Clinical manifestations of chronic cervicitis

1. Increased leucorrhea

Sometimes it is the only symptom of chronic cervicitis. It is usually thick mucus or purulent mucus. Sometimes the secretions may contain blood or a small amount of blood, and there may also be contact bleeding. Vulvar itching may be caused by irritation from leucorrhea.

2. Pain

Pain often occurs in the lower abdomen or lumbosacral region, and sometimes in the upper abdomen, thighs and hip joints. It worsens during menstruation, bowel movements or sexual intercourse, especially when the inflammation extends posteriorly along the uterosacral ligament or along the bottom of the broad ligament of the uterus, forming chronic parauterine connective tissue inflammation. The pain is even worse when the cardinal ligament of the cervix thickens. Whenever the cervix is ​​touched, it immediately causes pain in the iliac fossa and lumbosacral region. Some patients may even experience nausea, affecting their sexual life.

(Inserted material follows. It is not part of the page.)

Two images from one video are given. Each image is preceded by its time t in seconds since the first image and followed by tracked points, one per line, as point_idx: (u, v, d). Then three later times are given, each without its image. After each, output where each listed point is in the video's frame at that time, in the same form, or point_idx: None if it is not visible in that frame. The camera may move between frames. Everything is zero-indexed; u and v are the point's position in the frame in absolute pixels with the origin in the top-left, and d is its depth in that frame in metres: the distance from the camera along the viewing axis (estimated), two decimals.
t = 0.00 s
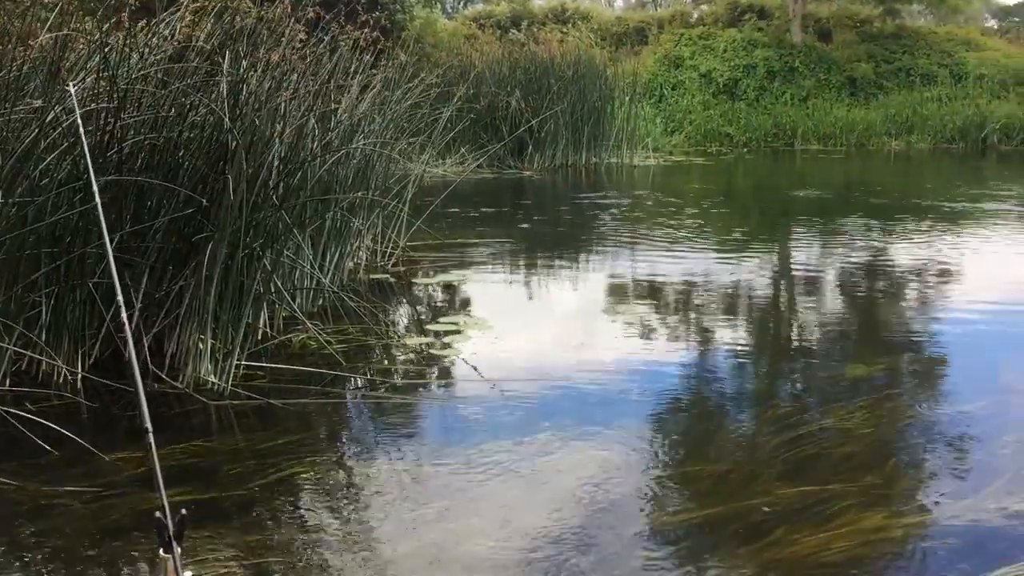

3. Bladder and bowel symptoms

Chronic cervicitis can spread through the lymphatic channels or directly spread to the bladder trigone or the connective tissue around the bladder. As a result, as soon as there is urine in the bladder, there is an urge to defecate, and symptoms of frequent urination or difficulty urinating appear, but the urine is clear and the routine urine test is normal. In some cases, the inflammation continues to spread or pass through the lymphatic pathways connecting the cervix, bladder trigone, and ureters, causing secondary urinary tract infection. Intestinal symptoms are less common than bladder symptoms, and some patients experience pain during bowel movements.

4. Other symptoms

Such as irregular menstruation, dysmenorrhea, pelvic heaviness, etc.